D’un autre côté, si le Président avait maintenu à la cure du Port-au-Prince l’abbé Jérémie que le mandement de l’évêque accusait d’apostasie, d’avoir été excommunié et interdit par la cour de Rome, c’eût été un scandale dont l’autorité du gouvernement ne devait pas rester entachée. Ce prêtre fût resté lui-même odieux à la portion des paroissiens désignés sous le nom de Marionnettes le schisme religieux eût continué avec une nouvelle ardeur entre eux et les Gasparites.

Boyer prit donc le parti le plus sage que lui dictait la raison d’État. Il envoya le commandant de la place signifier à M. de Glory et à l’abbé Jérémie de sortir du presbytère pour quitter le pays le plus tôt possible. Cet officier eut ordre en même temps d’emmener avec lui une force armée pour contraindre Marionnettes et Gasparites à déguerpir du presbytère et de l’église, et à cesser leur scandaleuse émeute.

Les deux chefs ecclésiastiques eurent chacun la satisfaction d’être accompagnés par leurs partisans respectifs dans les logemens qu’ils, leur offrirent, en attendant leur départ sur des navires étrangers[2]. On disait, à cette époque, que l’évêque et l’abbé Jérémie, considérés comme des martyrs, selon les croyances de ceux qui leur étaient attachés, des femmes surtout, reçurent chacun une infinité de petits cadeaux en bijoux et en argent, pour subvenir aux frais de leur douloureux voyage. M. de Glory eut, en effet, le

  1. Haïti eût été peuplée de jésuites, de pères de la foi, de congréganistes, de missionnaires apostoliques, etc., qui auraient fait plus de tort à ce pays qu’ils n’en ont fait à la France elle-même.
  2. M. de Glory partit du Port-au-Prince, le 20 août.

_ _ _ _ _

» **OBJECTIF FIXÉ A**
Énumérez les catégories de religieux dont Haïti aurait été peuplée, d'après la note 1 du texte à lire.
» **OBJECTIF FIXÉ B**
Répondez brièvement à chaque question d'après le texte à lire.
(i) Sous quels noms sont désignés les deux groupes de paroissiens opposés ?
(ii) Qui Boyer envoya-t-il signifier à M. de Glory et à l'abbé Jérémie de sortir du presbytère ?
(iii) À quelle date M. de Glory partit-il du Port-au-Prince ?
» **OBJECTIF FIXÉ C**
Reproduisez fidèlement le passage du texte à lire qui s'ouvre sur les mots contenant « D’un autre côté, si » et se clôt sur « et les Gasparites. ».

» **ENTRÉES**
_ _ _ _ _

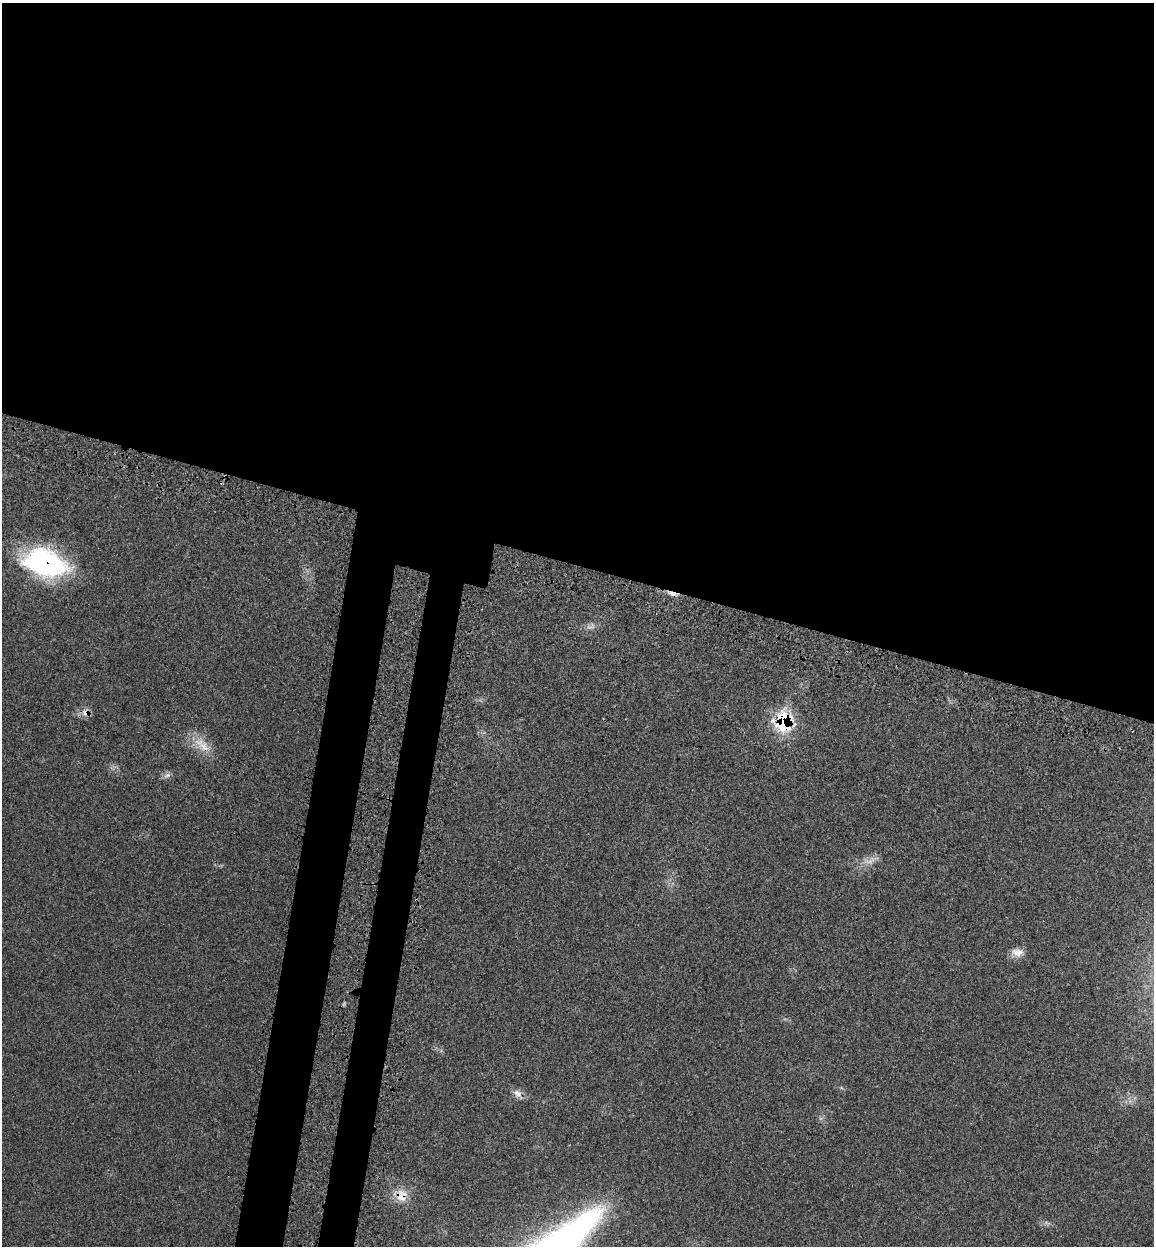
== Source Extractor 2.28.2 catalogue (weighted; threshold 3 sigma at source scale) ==
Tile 3 of 4 x 4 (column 3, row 1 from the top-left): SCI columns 2505-3656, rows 3824-5067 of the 5140 x 5154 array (HDU 1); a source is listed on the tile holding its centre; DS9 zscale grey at full resolution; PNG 1156 x 1248 px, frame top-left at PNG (2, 3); no overlay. Shown black and unused: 50% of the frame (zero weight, under 3 of 4 exposures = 8% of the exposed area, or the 3 px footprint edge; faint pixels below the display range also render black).
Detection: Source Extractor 2.28.2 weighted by HDU 2 'WHT'; one run over the whole footprint, this tile lists its part. Background 0.0232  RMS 0.0034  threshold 0.0153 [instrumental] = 3 sigma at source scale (4.5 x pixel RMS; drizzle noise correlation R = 1.50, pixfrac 1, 0.05/0.05 arcsec/px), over >= 5 px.
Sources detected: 12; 1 too faint to see at this stretch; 1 cosmic-ray / hot-pixel residue — not listed; the other 10 listed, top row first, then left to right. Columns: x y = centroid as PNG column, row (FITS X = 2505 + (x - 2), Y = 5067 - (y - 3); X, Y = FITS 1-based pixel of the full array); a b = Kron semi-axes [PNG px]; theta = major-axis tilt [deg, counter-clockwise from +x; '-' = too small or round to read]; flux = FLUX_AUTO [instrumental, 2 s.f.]
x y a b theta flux
44 562 49 28 -16 52
672 594 15 5 -21 1.8
85 713 11 9 4 2.3
783 721 19 15 79 26
202 744 30 13 -43 6.7
167 775 12 6 29 1.2
870 860 25 10 16 3.6
1017 952 16 11 -4 3
518 1093 13 10 -40 2.3
401 1195 21 18 -30 6.2
Overlapping masked pixels (flux is a lower limit): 5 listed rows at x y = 44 562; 672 594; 85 713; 783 721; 401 1195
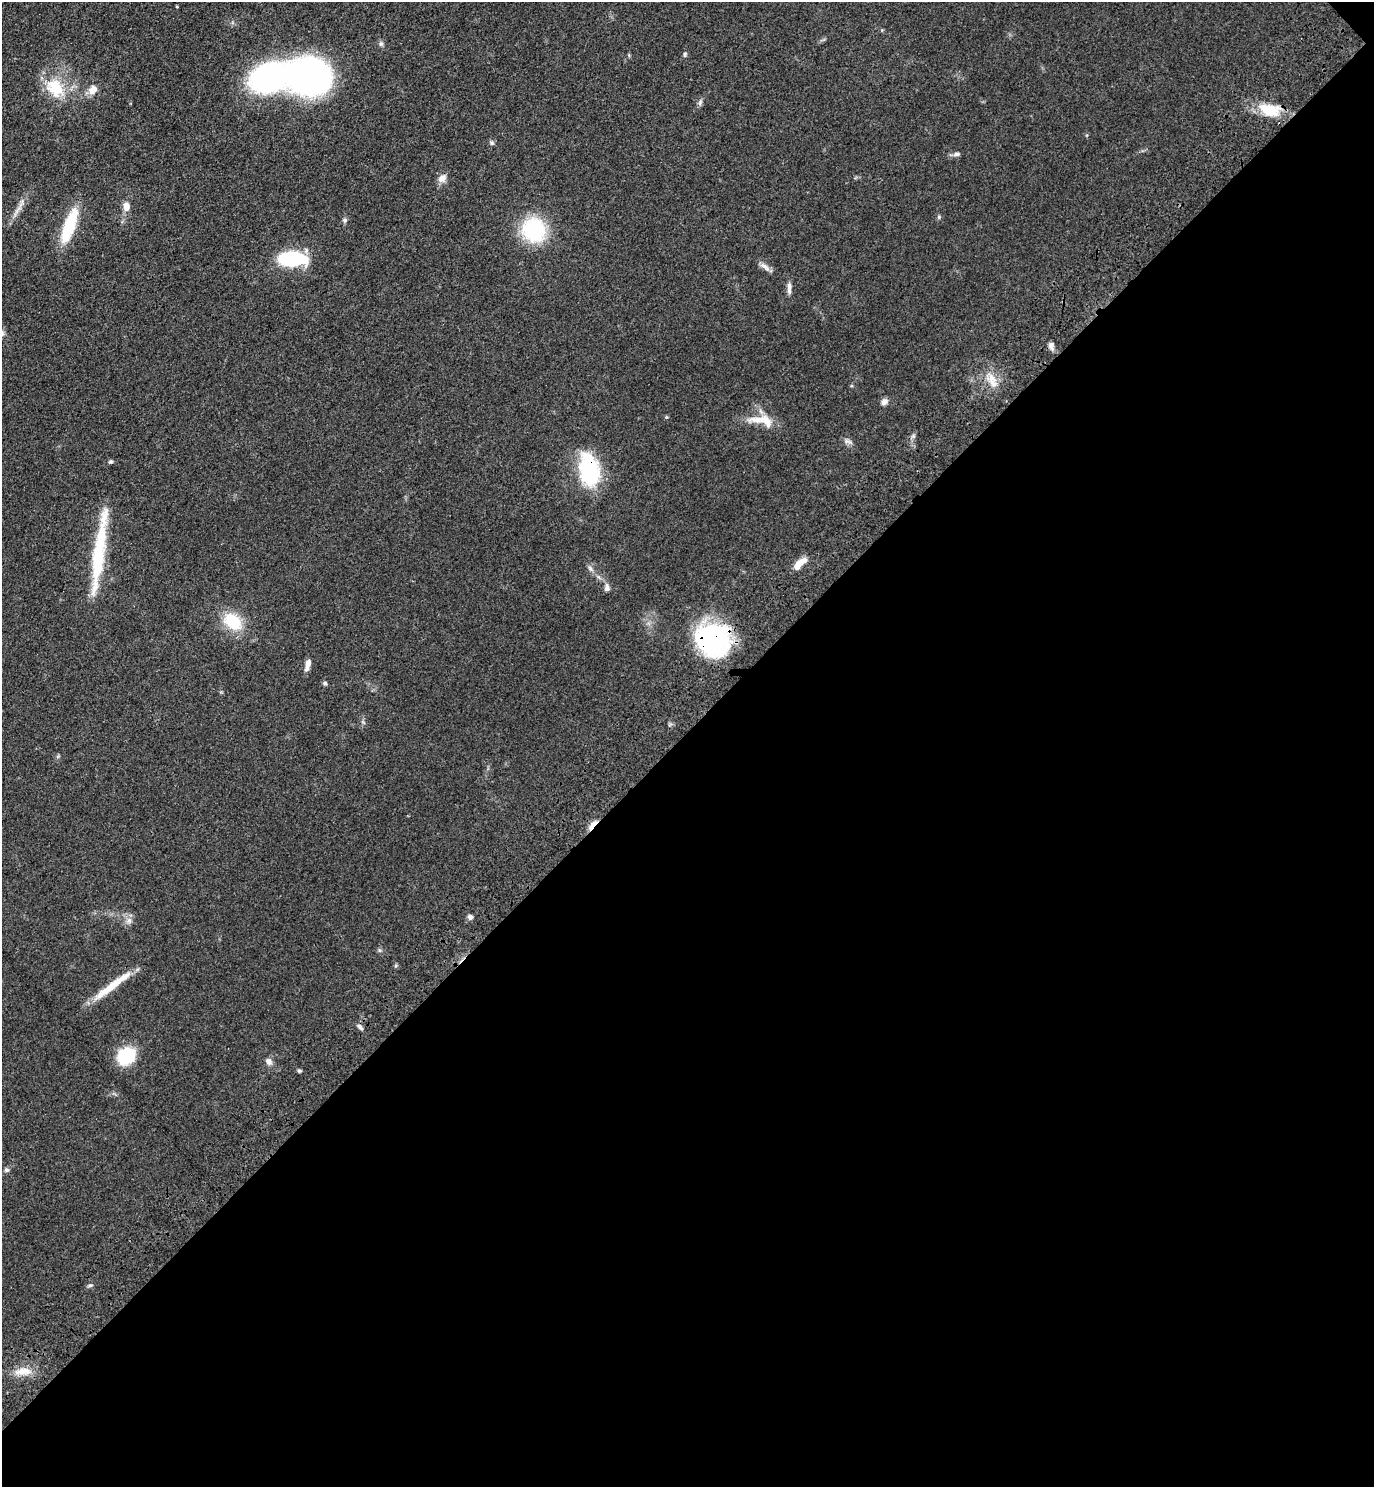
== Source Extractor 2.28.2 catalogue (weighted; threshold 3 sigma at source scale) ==
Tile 12 of 4 x 4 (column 4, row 3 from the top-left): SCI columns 4499-5870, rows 1573-3057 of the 6111 x 6115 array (HDU 1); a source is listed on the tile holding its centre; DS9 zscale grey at full resolution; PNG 1376 x 1489 px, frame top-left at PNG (2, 2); no overlay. Shown black and unused: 51% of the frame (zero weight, under 3 of 4 exposures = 6% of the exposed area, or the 3 px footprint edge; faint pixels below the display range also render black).
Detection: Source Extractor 2.28.2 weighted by HDU 2 'WHT'; one run over the whole footprint, this tile lists its part. Background 0.0752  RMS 0.0062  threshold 0.0277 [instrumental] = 3 sigma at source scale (4.5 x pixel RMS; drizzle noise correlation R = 1.50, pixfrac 1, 0.05/0.05 arcsec/px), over >= 5 px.
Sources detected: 56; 1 inside a brighter object's white glare — not listed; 4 inside a brighter listed object's ellipse — not listed separately; the other 51 listed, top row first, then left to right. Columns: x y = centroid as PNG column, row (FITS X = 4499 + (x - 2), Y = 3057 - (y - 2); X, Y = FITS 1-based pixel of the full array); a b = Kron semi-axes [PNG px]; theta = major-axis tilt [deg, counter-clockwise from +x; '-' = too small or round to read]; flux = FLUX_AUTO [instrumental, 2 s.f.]
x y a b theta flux
177 7 4 3 - 0.5
381 44 7 6 - 1.4
685 54 7 5 80 1.2
310 79 43 38 -37 160
55 88 28 20 -48 24
93 90 11 9 51 5.7
700 102 9 5 64 1.6
1270 110 28 15 -11 19
492 143 7 4 -32 1.1
957 154 10 6 8 1.8
442 178 11 9 38 4.3
126 207 9 7 -90 5.9
18 210 26 5 56 5.2
939 217 6 4 -78 0.97
345 220 7 6 - 1.6
69 226 35 11 70 33
534 230 26 24 -56 47
306 250 8 6 89 1.8
292 259 18 9 -1 75
765 267 18 6 -39 3.4
789 288 17 5 90 3.2
2 333 8 5 65 1.4
1051 345 9 6 -75 2.7
993 383 20 10 -48 8.2
884 402 10 7 45 2.7
666 417 5 4 - 0.73
758 420 35 9 -1 11
913 436 7 5 46 1.5
848 441 11 6 -11 2.2
110 462 6 5 - 1
589 470 28 16 -81 67
799 564 17 7 45 9
98 567 77 15 80 34
590 568 9 5 -63 2
599 577 9 3 -45 1.4
607 588 10 7 89 2.4
232 622 24 17 -40 23
713 640 37 33 -21 90
308 664 14 6 76 4.3
325 683 6 5 - 1.2
592 825 15 5 52 6.3
470 917 7 6 - 1.8
129 920 9 7 -75 2.8
112 986 52 8 37 19
360 1027 9 5 -49 1.8
126 1056 14 12 42 39
268 1061 8 7 - 3.2
299 1071 6 4 -8 0.96
7 1170 6 6 - 1.4
90 1285 6 4 3 1.1
23 1371 25 9 5 8.8
Overlapping masked pixels (flux is a lower limit): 3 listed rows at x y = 589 470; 713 640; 592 825
Isophote crosses this tile's border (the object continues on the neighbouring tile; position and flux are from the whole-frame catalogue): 1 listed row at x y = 2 333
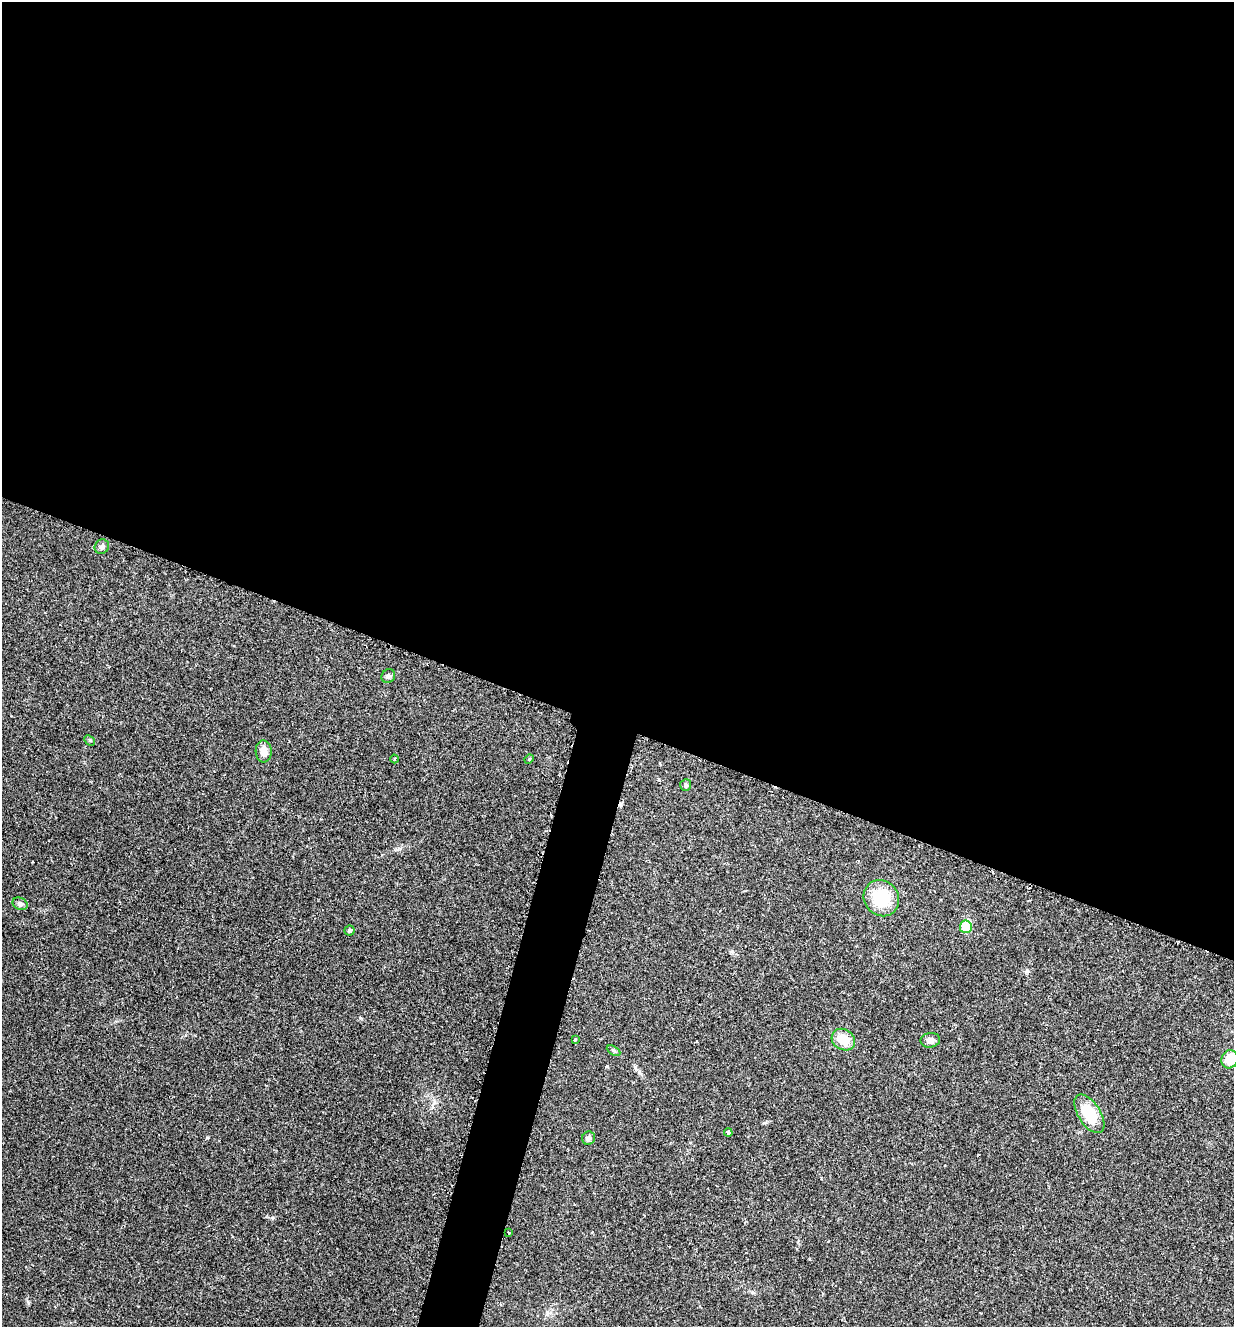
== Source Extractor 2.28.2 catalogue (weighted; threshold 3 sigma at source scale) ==
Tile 3 of 4 x 4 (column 3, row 1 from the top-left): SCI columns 2607-3838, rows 3991-5315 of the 5340 x 5326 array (HDU 1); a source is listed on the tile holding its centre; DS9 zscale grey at full resolution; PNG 1236 x 1329 px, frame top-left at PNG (2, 2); each listed source drawn as its Kron ellipse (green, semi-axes under 4 px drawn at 4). Shown black and unused: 57% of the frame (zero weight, under 2 of 3 exposures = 2% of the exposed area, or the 3 px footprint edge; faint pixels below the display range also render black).
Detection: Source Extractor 2.28.2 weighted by HDU 2 'WHT'; one run over the whole footprint, this tile lists its part. Background 0.0392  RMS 0.0041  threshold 0.0185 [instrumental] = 3 sigma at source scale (4.5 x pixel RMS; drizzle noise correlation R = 1.50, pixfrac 1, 0.05/0.05 arcsec/px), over >= 5 px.
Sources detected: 21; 1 cosmic-ray / hot-pixel residue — neither listed nor drawn; the other 20 listed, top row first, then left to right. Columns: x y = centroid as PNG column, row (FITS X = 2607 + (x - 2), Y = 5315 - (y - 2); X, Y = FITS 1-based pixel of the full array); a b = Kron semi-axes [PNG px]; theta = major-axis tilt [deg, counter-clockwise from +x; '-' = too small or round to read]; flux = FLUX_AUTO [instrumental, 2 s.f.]
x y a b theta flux
102 547 7 6 - 1.3
388 676 7 6 - 1.2
90 740 6 4 -45 0.51
264 751 11 8 -86 3.1
395 759 4 3 - 0.44
529 759 5 4 - 0.44
686 785 6 5 - 0.68
881 898 19 17 -51 16
20 904 8 6 -23 1.2
966 927 6 6 - 10
349 930 5 5 - 0.62
575 1039 4 3 - 0.43
843 1040 12 10 -34 7.4
930 1040 10 7 9 1.9
614 1051 7 4 -30 0.73
1230 1059 9 8 - 7.2
1089 1114 22 11 -57 14
728 1133 4 3 - 2.8
589 1138 7 6 - 1.5
509 1232 3 2 - 0.55
Isophote crosses this tile's border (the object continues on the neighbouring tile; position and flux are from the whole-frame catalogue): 1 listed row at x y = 1230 1059
Unlisted compact peaks at least as high as the median listed source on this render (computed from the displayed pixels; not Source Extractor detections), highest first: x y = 1027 971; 607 1066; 639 1072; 28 1301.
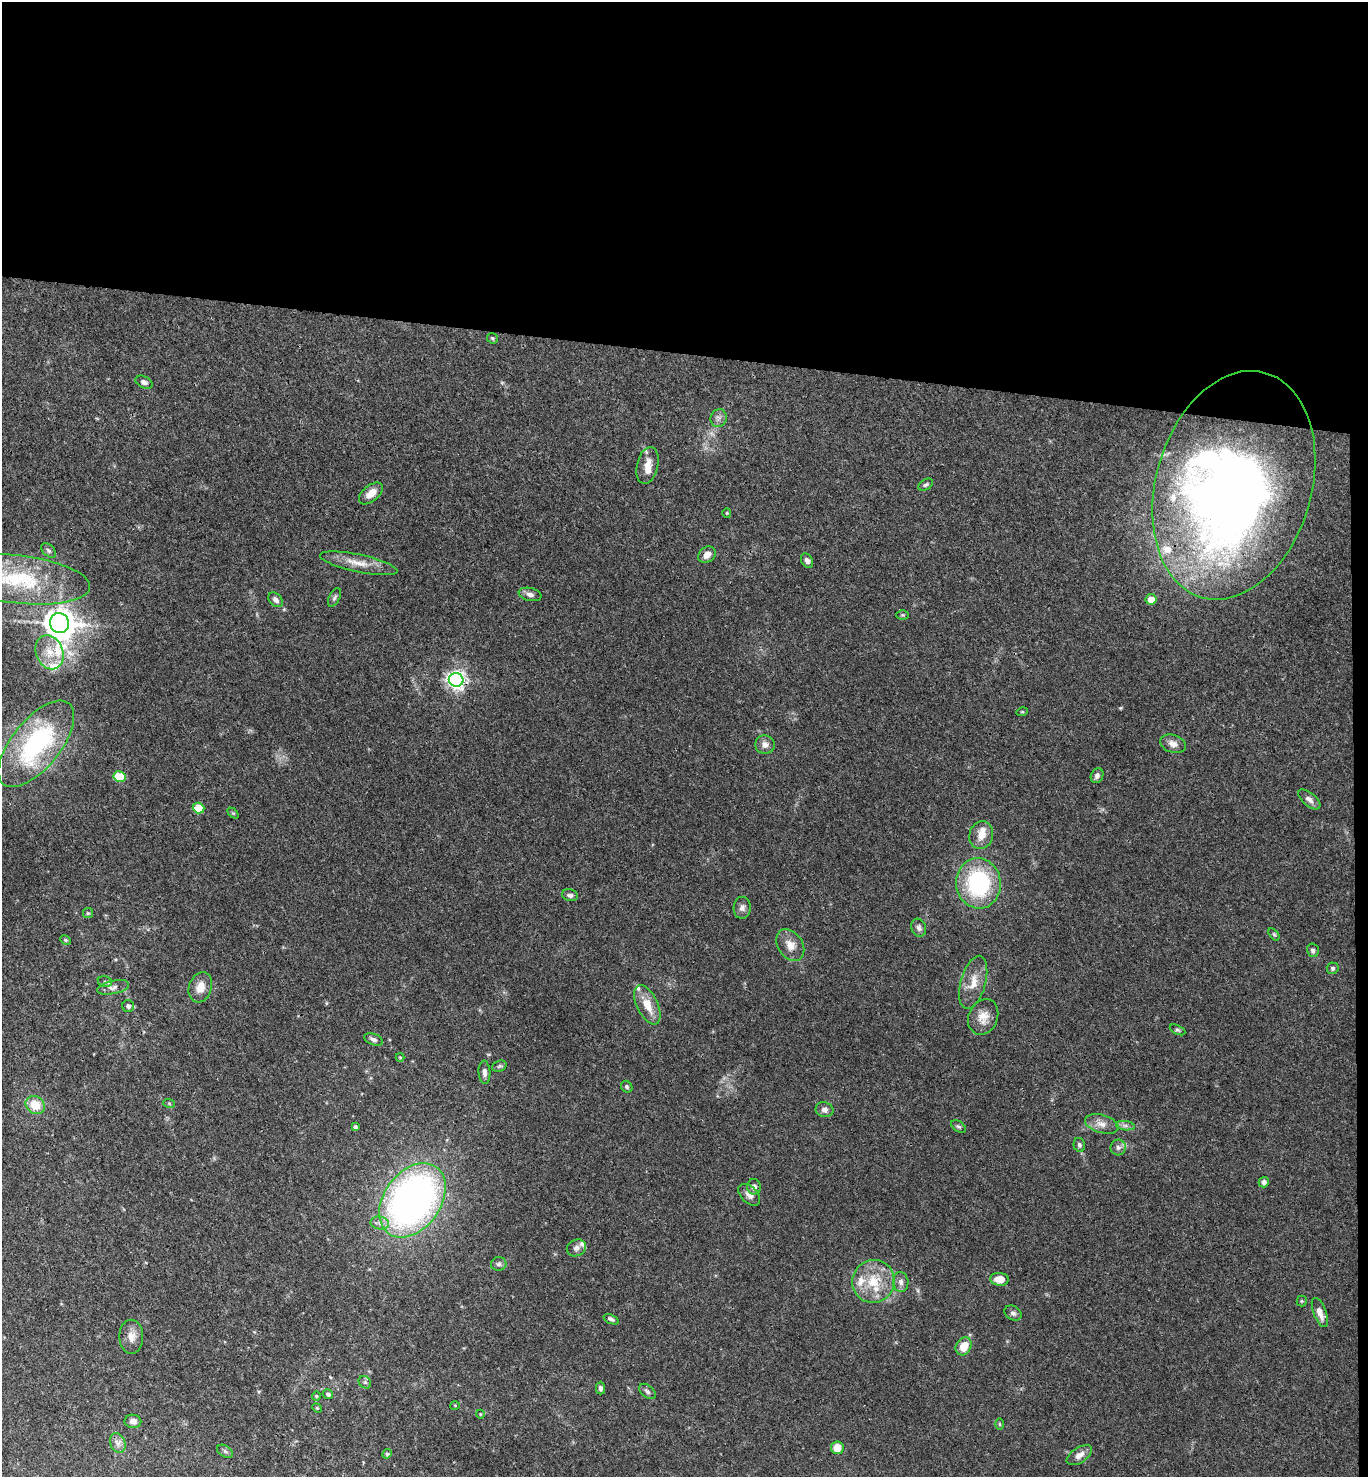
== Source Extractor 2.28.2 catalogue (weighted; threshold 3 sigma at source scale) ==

_ _ _ _ _

» **RÉPONSE ATTENDUE A**
jésuites
pères de la foi
congréganistes
missionnaires apostoliques

» **RÉPONSE ATTENDUE B**
(i) Les Marionnettes et les Gasparites.
(ii) Le commandant de la place.
(iii) Le 20 août.

» **RÉPONSE ATTENDUE C**
D’un autre côté, si le Président avait maintenu à la cure du Port-au-Prince l’abbé Jérémie que le mandement de l’évêque accusait d’apostasie, d’avoir été excommunié et interdit par la cour de Rome, c’eût été un scandale dont l’autorité du gouvernement ne devait pas rester entachée. Ce prêtre fût resté lui-même odieux à la portion des paroissiens désignés sous le nom de Marionnettes le schisme religieux eût continué avec une nouvelle ardeur entre eux et les Gasparites.